[Opening Available records section]
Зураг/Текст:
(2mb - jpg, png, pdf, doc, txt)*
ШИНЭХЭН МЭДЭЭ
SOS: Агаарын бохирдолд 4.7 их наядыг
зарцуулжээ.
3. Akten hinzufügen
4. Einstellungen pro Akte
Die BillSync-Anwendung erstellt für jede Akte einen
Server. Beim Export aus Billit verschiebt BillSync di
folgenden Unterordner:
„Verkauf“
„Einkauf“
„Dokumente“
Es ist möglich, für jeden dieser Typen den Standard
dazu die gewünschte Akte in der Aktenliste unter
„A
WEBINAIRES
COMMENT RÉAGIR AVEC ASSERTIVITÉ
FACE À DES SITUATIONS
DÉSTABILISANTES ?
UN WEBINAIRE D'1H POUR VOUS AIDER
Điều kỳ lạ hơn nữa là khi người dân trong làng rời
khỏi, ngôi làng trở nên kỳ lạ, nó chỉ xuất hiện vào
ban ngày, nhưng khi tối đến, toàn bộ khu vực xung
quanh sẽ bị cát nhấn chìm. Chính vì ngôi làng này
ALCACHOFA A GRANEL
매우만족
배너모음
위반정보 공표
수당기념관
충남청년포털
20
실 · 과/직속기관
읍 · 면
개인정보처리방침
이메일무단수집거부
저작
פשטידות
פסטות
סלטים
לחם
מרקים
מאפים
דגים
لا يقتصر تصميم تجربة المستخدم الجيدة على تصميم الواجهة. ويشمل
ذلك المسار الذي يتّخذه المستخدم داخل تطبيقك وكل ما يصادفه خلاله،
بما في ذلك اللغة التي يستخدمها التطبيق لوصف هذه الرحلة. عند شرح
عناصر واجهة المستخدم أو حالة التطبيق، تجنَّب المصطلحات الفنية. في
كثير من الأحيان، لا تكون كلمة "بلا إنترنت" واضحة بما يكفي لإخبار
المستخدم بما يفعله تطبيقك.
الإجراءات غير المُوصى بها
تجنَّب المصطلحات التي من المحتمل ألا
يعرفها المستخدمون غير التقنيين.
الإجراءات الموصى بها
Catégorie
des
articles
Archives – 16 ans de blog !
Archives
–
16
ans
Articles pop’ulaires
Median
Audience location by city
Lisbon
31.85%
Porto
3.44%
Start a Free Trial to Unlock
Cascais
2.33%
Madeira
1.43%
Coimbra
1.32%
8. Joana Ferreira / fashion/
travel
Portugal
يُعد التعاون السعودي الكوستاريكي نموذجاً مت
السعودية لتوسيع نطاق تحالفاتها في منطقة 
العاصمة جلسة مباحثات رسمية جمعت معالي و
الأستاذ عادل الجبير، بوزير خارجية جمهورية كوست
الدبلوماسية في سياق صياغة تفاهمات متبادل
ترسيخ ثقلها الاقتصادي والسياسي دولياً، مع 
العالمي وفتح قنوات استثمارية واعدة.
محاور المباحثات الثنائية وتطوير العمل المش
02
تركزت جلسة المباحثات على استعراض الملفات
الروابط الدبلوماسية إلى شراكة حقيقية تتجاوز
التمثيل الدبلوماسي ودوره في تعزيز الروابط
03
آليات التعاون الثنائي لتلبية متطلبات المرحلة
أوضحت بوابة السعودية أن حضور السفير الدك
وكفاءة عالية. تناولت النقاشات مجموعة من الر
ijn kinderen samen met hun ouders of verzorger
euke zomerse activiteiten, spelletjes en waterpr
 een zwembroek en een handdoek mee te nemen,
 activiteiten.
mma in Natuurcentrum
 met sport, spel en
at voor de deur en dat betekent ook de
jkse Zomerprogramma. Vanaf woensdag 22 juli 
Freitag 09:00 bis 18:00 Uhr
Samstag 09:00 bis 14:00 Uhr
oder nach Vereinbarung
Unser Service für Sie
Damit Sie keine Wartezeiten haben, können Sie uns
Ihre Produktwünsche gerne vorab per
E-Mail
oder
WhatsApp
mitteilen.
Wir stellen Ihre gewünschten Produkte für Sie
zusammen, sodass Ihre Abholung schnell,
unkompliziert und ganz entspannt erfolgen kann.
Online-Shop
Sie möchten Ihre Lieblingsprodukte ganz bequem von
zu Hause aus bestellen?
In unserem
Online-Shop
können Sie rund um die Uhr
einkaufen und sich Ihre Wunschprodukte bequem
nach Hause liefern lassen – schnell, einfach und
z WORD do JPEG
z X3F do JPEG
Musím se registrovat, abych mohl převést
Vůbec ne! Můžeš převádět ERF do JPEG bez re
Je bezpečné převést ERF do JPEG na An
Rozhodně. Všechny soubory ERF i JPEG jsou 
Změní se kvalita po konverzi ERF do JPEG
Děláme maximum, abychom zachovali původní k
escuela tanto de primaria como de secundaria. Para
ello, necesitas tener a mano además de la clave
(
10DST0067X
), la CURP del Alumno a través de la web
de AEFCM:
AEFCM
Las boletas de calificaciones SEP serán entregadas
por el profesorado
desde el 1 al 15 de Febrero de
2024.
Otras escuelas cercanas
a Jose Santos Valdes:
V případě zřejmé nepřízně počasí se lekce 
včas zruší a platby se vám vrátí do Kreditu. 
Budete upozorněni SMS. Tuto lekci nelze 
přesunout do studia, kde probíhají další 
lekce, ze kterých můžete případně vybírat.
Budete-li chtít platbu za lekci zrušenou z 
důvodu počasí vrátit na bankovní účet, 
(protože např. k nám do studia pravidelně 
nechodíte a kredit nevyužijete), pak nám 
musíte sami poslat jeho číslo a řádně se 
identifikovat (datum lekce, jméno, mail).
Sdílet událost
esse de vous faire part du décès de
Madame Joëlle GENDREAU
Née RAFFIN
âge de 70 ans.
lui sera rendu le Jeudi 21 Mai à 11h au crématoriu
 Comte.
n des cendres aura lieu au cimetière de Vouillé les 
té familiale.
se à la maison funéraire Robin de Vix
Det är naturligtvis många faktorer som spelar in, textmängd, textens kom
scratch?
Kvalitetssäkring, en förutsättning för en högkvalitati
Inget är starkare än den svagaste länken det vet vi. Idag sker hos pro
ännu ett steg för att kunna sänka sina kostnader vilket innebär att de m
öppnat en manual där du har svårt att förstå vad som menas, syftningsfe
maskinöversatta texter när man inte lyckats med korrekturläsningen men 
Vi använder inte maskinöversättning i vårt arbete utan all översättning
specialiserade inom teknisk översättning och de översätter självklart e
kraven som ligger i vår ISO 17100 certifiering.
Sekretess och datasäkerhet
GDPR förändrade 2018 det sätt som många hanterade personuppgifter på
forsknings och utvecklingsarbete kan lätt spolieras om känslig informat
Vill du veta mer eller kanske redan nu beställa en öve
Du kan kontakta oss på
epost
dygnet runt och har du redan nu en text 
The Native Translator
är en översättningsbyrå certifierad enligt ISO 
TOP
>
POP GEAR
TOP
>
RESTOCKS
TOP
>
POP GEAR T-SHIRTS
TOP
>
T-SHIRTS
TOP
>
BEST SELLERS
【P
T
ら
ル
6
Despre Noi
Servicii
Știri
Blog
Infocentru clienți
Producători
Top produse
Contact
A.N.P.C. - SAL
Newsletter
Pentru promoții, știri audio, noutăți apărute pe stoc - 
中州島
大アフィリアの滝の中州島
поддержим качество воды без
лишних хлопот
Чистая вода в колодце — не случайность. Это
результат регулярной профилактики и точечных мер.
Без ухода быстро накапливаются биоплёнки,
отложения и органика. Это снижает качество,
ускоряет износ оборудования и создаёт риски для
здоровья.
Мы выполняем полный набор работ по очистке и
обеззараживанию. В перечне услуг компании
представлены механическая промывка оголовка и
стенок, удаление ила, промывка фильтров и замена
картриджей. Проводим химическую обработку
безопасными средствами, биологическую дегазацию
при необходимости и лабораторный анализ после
[Closing Available records section]
**Problem:**
Quote the data above from the line containing "ijn kinderen samen" to the line containing "a Jose Santos", inclusive, and stop.

**Task output:**
ijn kinderen samen met hun ouders of verzorger
euke zomerse activiteiten, spelletjes en waterpr
 een zwembroek en een handdoek mee te nemen,
 activiteiten.
mma in Natuurcentrum
 met sport, spel en
at voor de deur en dat betekent ook de
jkse Zomerprogramma. Vanaf woensdag 22 juli 
Freitag 09:00 bis 18:00 Uhr
Samstag 09:00 bis 14:00 Uhr
oder nach Vereinbarung
Unser Service für Sie
Damit Sie keine Wartezeiten haben, können Sie uns
Ihre Produktwünsche gerne vorab per
E-Mail
oder
WhatsApp
mitteilen.
Wir stellen Ihre gewünschten Produkte für Sie
zusammen, sodass Ihre Abholung schnell,
unkompliziert und ganz entspannt erfolgen kann.
Online-Shop
Sie möchten Ihre Lieblingsprodukte ganz bequem von
zu Hause aus bestellen?
In unserem
Online-Shop
können Sie rund um die Uhr
einkaufen und sich Ihre Wunschprodukte bequem
nach Hause liefern lassen – schnell, einfach und
z WORD do JPEG
z X3F do JPEG
Musím se registrovat, abych mohl převést
Vůbec ne! Můžeš převádět ERF do JPEG bez re
Je bezpečné převést ERF do JPEG na An
Rozhodně. Všechny soubory ERF i JPEG jsou 
Změní se kvalita po konverzi ERF do JPEG
Děláme maximum, abychom zachovali původní k
escuela tanto de primaria como de secundaria. Para
ello, necesitas tener a mano además de la clave
(
10DST0067X
), la CURP del Alumno a través de la web
de AEFCM:
AEFCM
Las boletas de calificaciones SEP serán entregadas
por el profesorado
desde el 1 al 15 de Febrero de
2024.
Otras escuelas cercanas
a Jose Santos Valdes:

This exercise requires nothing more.